Linda and Tony eventually marry despite the strong disapproval of their families. Linda's father Matthew disapproves of Tony's German ancestry (he believes that all foreigners are fiends) and is furious when Linda and Fanny sneak away to Oxford to have luncheon with Tony. Linda falls in love with Tony, but their relationship is rocky from the start.

Merlin brings Tony Kroesig, heir to a wealthy banking family, as a last-minute guest to Linda's coming-out ball. During this time she makes friends with Lord Merlin, a neighbouring landlord who is a wealthy, charming aesthete with many fashionable friends.

Linda becomes bored and depressed, awaiting her own coming-out party. Linda finds Lord Fort William an unromantic choice of husband, but is deeply jealous that Louisa is getting married. Louisa, the eldest Radlett child, makes her début and quickly becomes engaged to John Fort William, a Scottish peer more than twenty years her senior. The Radlett daughters receive little in the way of formal education, and as Linda grows older she is increasingly consumed by a desire for romantic love and marriage. The early chapters recount the Radlett children's bizarre upbringing, including their contrasting obsessions with hunting and preventing cruelty to animals, and the activities of their secret society, the "Hons".

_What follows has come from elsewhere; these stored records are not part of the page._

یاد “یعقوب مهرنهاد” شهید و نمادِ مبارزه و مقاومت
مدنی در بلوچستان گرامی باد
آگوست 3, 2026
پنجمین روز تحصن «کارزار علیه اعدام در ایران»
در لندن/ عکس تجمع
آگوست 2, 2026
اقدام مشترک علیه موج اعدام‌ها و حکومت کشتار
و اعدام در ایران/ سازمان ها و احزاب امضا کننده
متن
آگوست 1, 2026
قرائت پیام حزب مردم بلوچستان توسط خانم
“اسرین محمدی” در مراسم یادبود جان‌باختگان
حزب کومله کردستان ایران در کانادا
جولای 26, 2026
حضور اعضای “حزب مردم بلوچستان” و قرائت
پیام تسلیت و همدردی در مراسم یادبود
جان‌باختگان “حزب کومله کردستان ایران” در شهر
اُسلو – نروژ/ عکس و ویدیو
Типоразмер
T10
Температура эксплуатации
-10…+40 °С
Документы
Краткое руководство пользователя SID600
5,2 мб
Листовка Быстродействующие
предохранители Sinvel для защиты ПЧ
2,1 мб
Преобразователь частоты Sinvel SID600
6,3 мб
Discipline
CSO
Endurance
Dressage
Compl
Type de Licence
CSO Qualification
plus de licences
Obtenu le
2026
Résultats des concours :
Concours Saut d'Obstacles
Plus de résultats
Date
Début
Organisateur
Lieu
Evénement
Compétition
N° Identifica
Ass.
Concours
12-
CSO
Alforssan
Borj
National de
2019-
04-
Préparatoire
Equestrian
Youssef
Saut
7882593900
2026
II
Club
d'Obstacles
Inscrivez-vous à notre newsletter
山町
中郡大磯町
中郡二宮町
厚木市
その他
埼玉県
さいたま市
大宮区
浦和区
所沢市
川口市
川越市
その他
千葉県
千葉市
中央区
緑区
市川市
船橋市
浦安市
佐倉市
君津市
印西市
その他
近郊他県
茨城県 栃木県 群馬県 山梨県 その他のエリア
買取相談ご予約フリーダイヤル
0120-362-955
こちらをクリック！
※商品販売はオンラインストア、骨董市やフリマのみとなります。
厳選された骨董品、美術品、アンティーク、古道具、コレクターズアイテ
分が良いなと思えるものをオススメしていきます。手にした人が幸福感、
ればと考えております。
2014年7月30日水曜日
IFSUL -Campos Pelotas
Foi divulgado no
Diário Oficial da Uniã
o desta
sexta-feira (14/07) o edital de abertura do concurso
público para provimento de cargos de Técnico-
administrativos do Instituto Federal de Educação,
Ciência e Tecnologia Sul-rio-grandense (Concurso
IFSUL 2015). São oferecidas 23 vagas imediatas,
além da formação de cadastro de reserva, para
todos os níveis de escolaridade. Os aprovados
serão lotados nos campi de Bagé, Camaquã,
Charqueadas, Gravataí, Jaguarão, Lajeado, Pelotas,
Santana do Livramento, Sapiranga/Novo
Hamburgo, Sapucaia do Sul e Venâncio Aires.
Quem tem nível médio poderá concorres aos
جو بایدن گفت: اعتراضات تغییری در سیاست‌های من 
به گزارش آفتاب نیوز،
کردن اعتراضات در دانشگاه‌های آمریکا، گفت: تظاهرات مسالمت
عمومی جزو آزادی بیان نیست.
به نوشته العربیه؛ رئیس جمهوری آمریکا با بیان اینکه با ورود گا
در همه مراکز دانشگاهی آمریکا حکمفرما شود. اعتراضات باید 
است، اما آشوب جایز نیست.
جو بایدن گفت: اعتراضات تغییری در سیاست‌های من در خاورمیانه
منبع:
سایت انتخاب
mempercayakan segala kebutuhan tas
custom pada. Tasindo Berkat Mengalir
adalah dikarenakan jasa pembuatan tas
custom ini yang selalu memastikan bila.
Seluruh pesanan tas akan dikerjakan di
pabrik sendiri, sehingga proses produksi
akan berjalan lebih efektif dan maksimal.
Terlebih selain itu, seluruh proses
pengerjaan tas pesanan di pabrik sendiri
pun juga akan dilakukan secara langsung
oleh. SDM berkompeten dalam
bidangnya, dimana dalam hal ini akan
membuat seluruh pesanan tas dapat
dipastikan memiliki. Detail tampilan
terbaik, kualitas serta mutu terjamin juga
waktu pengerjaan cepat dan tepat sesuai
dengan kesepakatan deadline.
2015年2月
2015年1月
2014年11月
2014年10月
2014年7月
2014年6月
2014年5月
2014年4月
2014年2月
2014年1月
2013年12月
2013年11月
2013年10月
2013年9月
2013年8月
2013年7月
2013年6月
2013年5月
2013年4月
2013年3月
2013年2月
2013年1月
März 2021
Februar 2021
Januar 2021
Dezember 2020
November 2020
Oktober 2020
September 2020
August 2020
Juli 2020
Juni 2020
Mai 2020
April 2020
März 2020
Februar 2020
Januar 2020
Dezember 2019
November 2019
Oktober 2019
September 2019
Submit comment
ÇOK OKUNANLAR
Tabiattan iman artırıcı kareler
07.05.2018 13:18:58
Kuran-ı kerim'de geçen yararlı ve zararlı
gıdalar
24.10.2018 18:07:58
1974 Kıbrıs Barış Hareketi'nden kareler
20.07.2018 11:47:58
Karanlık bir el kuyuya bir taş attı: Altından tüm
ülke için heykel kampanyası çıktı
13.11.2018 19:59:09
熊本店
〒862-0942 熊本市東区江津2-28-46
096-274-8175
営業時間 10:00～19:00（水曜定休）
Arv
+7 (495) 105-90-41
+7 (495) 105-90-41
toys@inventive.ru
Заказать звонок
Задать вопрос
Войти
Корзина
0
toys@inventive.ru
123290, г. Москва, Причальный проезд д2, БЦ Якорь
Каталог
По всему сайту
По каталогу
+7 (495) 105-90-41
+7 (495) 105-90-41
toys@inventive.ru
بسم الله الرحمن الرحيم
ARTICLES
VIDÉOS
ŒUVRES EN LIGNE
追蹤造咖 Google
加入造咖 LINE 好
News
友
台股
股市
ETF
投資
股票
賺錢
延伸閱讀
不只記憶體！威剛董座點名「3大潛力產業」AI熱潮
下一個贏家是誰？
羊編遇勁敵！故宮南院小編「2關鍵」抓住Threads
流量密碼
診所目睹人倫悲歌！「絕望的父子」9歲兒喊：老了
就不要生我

Linda, the second Radlett daughter, is Fanny's best friend and the main character of the novel. Fanny also spends holidays with her uncle, Matthew Radlett, her aunt, Sadie and numerous cousins at Alconleigh.
PURSUIT OF HAPPINESS SONG CHRISTIAN SERIAL
The narrator is Fanny, whose mother (called the "Bolter" for her habit of serial monogamy) and father have left her to be brought up by her aunt Emily and the valetudinarian Davey, whom Emily marries early in the novel.